Kathy Warwick from Alannah and Madeline talks trauma
The Sector > Research > Allied Fields > For Kathy Warwick working with children and families dealing with trauma is a privellege

For Kathy Warwick working with children and families dealing with trauma is a privellege

by Freya Lucas

March 31, 2023
Kathy Warwick, Alannah and Madeline

Kathy Warwick has the privilege of working with early childhood education and care (ECEC) professionals to educate them about the unique vulnerabilities that children in the early years space who are experiencing trauma face. 


Before the unique TraCS program she heads up on behalf of the Alannah and Madeline Foundation was created, children in this age bracket were falling through the gaps, she said, “and you had educators who were burning out and desperate for help. And there was absolutely nothing for them.”


It was from this challenging situation that the idea for TraCS emerged; a Trauma Consultancy Service targeted to meet the needs of early childhood educators navigating trauma that was emerging in the young people who were coming into their care each day. 


Ms Warwick, who has been working with the Foundation since 2019, is proud of the unique program, which was created based on the concerns shared by experienced practitioners. 

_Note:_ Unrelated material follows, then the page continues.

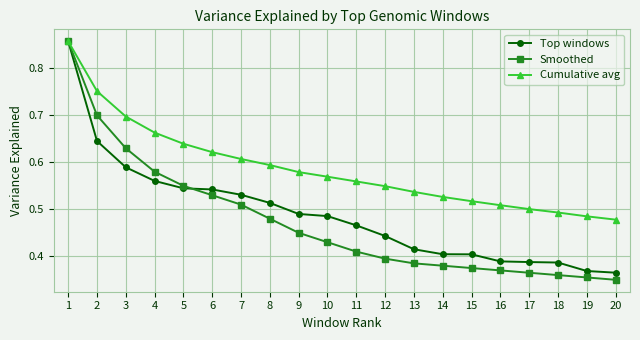

The Top windows series shows 0.2 at 16. True or false?

False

Since the program began in 2019 the incredible service has grown to include a team of more than 17 staff, 11 of whom work on the ground engaging directly with educators and children.


TraCS, she explained, is “a program that has demonstrated potential to really support early years educators in the amazing work that they do by equipping them with a better understanding about trauma and about the impact of trauma on children, families and on themselves as professionals.”


There’s no doubt that this is challenging work. During her time working with the program, Ms Warwick and her team have listened to incredibly vulnerable stories from educators who are sometimes navigating their own trauma and mental health challenges, all while holding space for the children and families that access their services.


As a social worker with more than 29 years of experience, she has “an incredible wealth of knowledge” that enables her to bring valuable insights to her role at the foundation.


“I came to the foundation looking to bring those years of experience and understanding of trauma and the impact it can have on other professionals working in this space,” she said. 


“I wanted to support the people doing the hard work in kinders and early childhood settings and share my knowledge, passion, and commitment to being able to make a difference earlier rather than waiting for a crisis to happen down the track.”


“Trauma is a topic that can often be misunderstood, but if ignored at an early age, the trauma we experience when we are young can have a significant impact on our lives and how we develop. TraCS workers across Victoria are doing all they can to prevent this, and to build a better understanding of trauma across the early years sector.”


Trauma which goes unresolved, she continued, is particularly significant, and the definition of trauma is narrower than people may typically think. 


“Trauma can be any adverse or significant experience that overwhelms our coping system and ability to feel safe. For small children, if they’re overwhelmed by grief and loss, abandonment from a parent, impacted by a parent’s poor mental health or addiction or exposure to family violence, these experiences can overwhelm a child’s capacity to cope and become traumatic events. Other traumatic events for children and their families can be moving or migrating countries,” Ms Warwick explained.


The work that Kathy and her team do is to dispel the notion that only vulnerable cohorts and those experiencing disadvantage are impacted by trauma. Trauma is not the event, but it’s how it impacts the person.


“TraCS gives a voice to children and focuses on the importance of understanding trauma and all the ways it can impact on children, families and those working with them. It’s an area that needs to be constantly shone a light on,” she explained, describing her work as “a privilege”.


“Even when people are at or in their most dire circumstances, it’s a privilege to step into that space with people. It’s not about fixing. It’s not about taking over control. It really is about being able to see people. As Social Workers, the greatest tool in our toolkit is our capacity to be able to see and hear and be with people.”


“You can learn 100 things as a social worker, but learning your own capacity to embody empathy and understanding are the greatest tools we have.”